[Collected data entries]
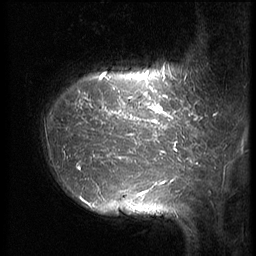
Breast MRI (dynamic contrast-enhanced), one sagittal slice. Position 13 of 64 along the scan axis. 3 images stored at this slice position (order not interpretable as contrast timing). 1.5 T. TE 4.2 ms, TR 9 ms. 2.5 mm slice thickness. 256 × 256 image matrix, field of view 180 × 180 mm. Female patient, age 39 years. Case-level facts recorded for this patient, not image findings: setting: breast cancer imaged before/during neoadjuvant chemotherapy; receptor status: HER2-positive.
Annotated regions visible in this slice (semi-automatically segmented with operator editing):
- analysis volume of interest (the breast-tissue region the enhancement analysis was run in; not a lesion): bounding box <39,47,210,239> (left, top, right, bottom; pixels)
- tumour enhancement mask (voxels above the 140 % enhancement threshold inside the analysis volume of interest): <75,72,205,203>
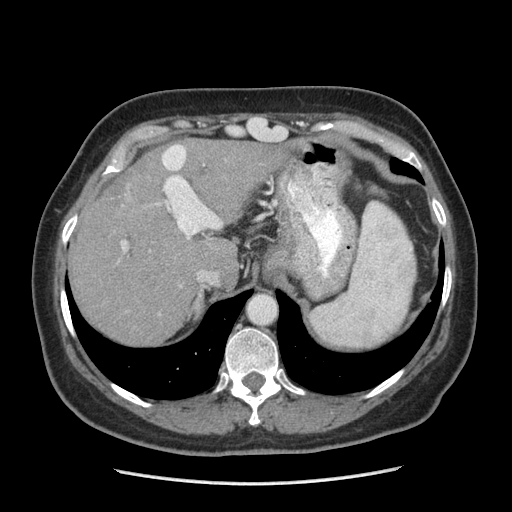
Contrast-enhanced abdominal CT (liver protocol), one axial slice; slice 161 of 185 in the series (ordered by position); 140 kVp; soft-tissue window (W 400 / L 40 HU); 2.5 mm slice thickness; 512 × 512 image matrix, field of view 360 × 360 mm. From the clinical record (not read from this slice): diagnosis: hepatocellular carcinoma (patient treated with transarterial chemoembolisation; whether this scan precedes or follows treatment is not stated here); TNM stage (as recorded): Stage-I; Child-Pugh class: A; tumour differentiation: poorly differentiated; tumour nodularity: uninodular.
Annotated regions visible in this slice (semi-automatically segmented with operator editing):
- abdominal aorta: bounding box (x1, y1, x2, y2) in pixels: (249, 296, 275, 323)
- liver parenchyma outside the tumour (the mass and vessels are separate outlines, so this box may not span the whole liver): (68, 139, 274, 344)
- mass: (123, 169, 166, 218)
- portal vein: (121, 145, 221, 277)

WHAT TO PRODUCE:
Write out each entry above once more, exactly as written, and drop the pictures.

SOLUTION:
Breast MRI (dynamic contrast-enhanced), one sagittal slice. Position 13 of 64 along the scan axis. 3 images stored at this slice position (order not interpretable as contrast timing). 1.5 T. TE 4.2 ms, TR 9 ms. 2.5 mm slice thickness. 256 × 256 image matrix, field of view 180 × 180 mm. Female patient, age 39 years. Case-level facts recorded for this patient, not image findings: setting: breast cancer imaged before/during neoadjuvant chemotherapy; receptor status: HER2-positive.
Annotated regions visible in this slice (semi-automatically segmented with operator editing):
- analysis volume of interest (the breast-tissue region the enhancement analysis was run in; not a lesion): bounding box <39,47,210,239> (left, top, right, bottom; pixels)
- tumour enhancement mask (voxels above the 140 % enhancement threshold inside the analysis volume of interest): <75,72,205,203>
Contrast-enhanced abdominal CT (liver protocol), one axial slice; slice 161 of 185 in the series (ordered by position); 140 kVp; soft-tissue window (W 400 / L 40 HU); 2.5 mm slice thickness; 512 × 512 image matrix, field of view 360 × 360 mm. From the clinical record (not read from this slice): diagnosis: hepatocellular carcinoma (patient treated with transarterial chemoembolisation; whether this scan precedes or follows treatment is not stated here); TNM stage (as recorded): Stage-I; Child-Pugh class: A; tumour differentiation: poorly differentiated; tumour nodularity: uninodular.
Annotated regions visible in this slice (semi-automatically segmented with operator editing):
- abdominal aorta: bounding box (x1, y1, x2, y2) in pixels: (249, 296, 275, 323)
- liver parenchyma outside the tumour (the mass and vessels are separate outlines, so this box may not span the whole liver): (68, 139, 274, 344)
- mass: (123, 169, 166, 218)
- portal vein: (121, 145, 221, 277)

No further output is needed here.